**Collected data:**
• • • • • • •

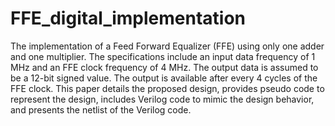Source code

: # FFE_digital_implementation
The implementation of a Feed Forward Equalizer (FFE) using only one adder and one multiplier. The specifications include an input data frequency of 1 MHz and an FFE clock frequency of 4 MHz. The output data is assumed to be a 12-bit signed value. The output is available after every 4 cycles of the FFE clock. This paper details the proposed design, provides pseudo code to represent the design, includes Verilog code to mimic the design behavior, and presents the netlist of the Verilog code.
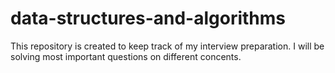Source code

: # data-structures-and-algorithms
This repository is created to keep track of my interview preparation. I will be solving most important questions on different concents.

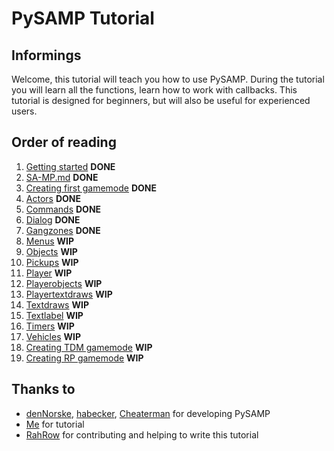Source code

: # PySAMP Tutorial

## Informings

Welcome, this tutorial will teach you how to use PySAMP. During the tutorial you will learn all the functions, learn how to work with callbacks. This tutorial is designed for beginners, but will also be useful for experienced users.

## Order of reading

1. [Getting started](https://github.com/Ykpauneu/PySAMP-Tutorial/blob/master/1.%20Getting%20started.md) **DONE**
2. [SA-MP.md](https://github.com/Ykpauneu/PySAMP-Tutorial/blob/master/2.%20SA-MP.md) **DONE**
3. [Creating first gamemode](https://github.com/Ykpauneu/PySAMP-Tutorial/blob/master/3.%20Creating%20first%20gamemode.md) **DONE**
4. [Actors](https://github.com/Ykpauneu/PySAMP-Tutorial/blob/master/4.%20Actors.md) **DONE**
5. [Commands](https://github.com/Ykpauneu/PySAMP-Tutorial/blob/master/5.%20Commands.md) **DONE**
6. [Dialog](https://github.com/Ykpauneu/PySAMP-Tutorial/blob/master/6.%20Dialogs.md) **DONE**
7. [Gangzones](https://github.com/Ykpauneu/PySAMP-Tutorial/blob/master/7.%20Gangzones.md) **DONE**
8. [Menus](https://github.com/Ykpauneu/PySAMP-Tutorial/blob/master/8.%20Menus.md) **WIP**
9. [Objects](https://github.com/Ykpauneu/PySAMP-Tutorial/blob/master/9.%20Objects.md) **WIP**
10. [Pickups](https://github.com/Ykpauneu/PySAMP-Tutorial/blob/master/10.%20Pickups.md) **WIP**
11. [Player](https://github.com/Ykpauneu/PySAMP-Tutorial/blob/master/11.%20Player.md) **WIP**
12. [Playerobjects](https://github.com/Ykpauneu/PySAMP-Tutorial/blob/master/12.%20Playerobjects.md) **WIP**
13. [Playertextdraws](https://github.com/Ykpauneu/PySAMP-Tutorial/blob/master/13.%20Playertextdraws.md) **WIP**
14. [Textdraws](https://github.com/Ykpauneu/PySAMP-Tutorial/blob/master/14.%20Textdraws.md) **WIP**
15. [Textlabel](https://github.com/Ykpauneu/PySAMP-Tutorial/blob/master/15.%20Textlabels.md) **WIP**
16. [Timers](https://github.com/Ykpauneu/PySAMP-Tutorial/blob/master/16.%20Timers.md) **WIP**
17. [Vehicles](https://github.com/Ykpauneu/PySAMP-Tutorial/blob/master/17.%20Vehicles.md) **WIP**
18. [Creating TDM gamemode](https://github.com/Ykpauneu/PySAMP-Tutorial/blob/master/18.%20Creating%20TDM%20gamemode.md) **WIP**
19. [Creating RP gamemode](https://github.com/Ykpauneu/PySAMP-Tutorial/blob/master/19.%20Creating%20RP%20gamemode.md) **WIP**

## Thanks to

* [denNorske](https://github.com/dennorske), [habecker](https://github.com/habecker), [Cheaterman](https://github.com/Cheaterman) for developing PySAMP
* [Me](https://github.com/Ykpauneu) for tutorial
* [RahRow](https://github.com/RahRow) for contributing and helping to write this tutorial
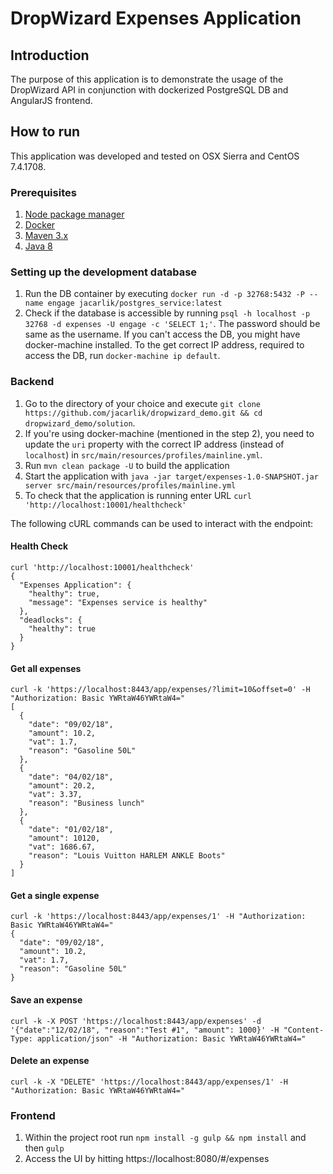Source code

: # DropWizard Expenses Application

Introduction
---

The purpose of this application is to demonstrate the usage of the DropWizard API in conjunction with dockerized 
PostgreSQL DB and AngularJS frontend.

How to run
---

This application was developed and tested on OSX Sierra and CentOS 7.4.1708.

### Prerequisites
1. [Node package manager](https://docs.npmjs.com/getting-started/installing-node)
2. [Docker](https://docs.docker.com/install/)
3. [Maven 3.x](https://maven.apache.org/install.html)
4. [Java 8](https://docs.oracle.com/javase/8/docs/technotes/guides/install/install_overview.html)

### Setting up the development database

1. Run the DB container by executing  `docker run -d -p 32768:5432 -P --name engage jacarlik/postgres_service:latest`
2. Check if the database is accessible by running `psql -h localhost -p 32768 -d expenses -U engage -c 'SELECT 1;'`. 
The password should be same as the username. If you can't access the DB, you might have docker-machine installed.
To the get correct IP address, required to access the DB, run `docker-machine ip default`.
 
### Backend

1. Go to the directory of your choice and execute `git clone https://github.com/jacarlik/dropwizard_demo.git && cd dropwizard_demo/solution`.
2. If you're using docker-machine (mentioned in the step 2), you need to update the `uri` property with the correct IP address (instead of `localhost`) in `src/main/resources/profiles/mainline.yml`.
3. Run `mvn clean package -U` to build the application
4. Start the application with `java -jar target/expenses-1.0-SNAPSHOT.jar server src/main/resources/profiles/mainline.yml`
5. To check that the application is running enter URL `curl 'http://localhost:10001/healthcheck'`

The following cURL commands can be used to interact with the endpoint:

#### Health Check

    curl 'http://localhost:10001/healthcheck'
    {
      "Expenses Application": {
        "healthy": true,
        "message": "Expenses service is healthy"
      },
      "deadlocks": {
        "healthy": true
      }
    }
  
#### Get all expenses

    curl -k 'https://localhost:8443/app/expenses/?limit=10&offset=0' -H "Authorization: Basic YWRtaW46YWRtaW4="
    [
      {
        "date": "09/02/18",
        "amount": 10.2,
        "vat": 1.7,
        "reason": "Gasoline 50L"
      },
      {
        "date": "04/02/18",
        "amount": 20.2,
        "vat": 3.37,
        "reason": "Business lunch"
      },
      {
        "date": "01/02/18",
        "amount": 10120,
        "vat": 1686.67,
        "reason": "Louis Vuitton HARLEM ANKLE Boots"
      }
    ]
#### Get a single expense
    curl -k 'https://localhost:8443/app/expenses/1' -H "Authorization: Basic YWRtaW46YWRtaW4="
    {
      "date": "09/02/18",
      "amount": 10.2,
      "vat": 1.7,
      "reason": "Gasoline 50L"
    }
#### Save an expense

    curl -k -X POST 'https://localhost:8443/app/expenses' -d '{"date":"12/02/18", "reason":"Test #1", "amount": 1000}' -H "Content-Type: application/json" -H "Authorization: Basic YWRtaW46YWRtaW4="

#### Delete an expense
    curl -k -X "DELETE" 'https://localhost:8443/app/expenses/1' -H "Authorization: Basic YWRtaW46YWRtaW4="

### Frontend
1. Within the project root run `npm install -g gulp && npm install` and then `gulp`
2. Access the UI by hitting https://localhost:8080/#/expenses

• • • • • • •

**WHAT THE TASK ASKS:** Write out the data word for word, from its first line up to and including the line containing "## Order of reading", leaving the pictures out.

**RESPONSE:**
Source code

: # FFE_digital_implementation
The implementation of a Feed Forward Equalizer (FFE) using only one adder and one multiplier. The specifications include an input data frequency of 1 MHz and an FFE clock frequency of 4 MHz. The output data is assumed to be a 12-bit signed value. The output is available after every 4 cycles of the FFE clock. This paper details the proposed design, provides pseudo code to represent the design, includes Verilog code to mimic the design behavior, and presents the netlist of the Verilog code.
Source code

: # data-structures-and-algorithms
This repository is created to keep track of my interview preparation. I will be solving most important questions on different concents.

Source code

: # PySAMP Tutorial

## Informings

Welcome, this tutorial will teach you how to use PySAMP. During the tutorial you will learn all the functions, learn how to work with callbacks. This tutorial is designed for beginners, but will also be useful for experienced users.

## Order of reading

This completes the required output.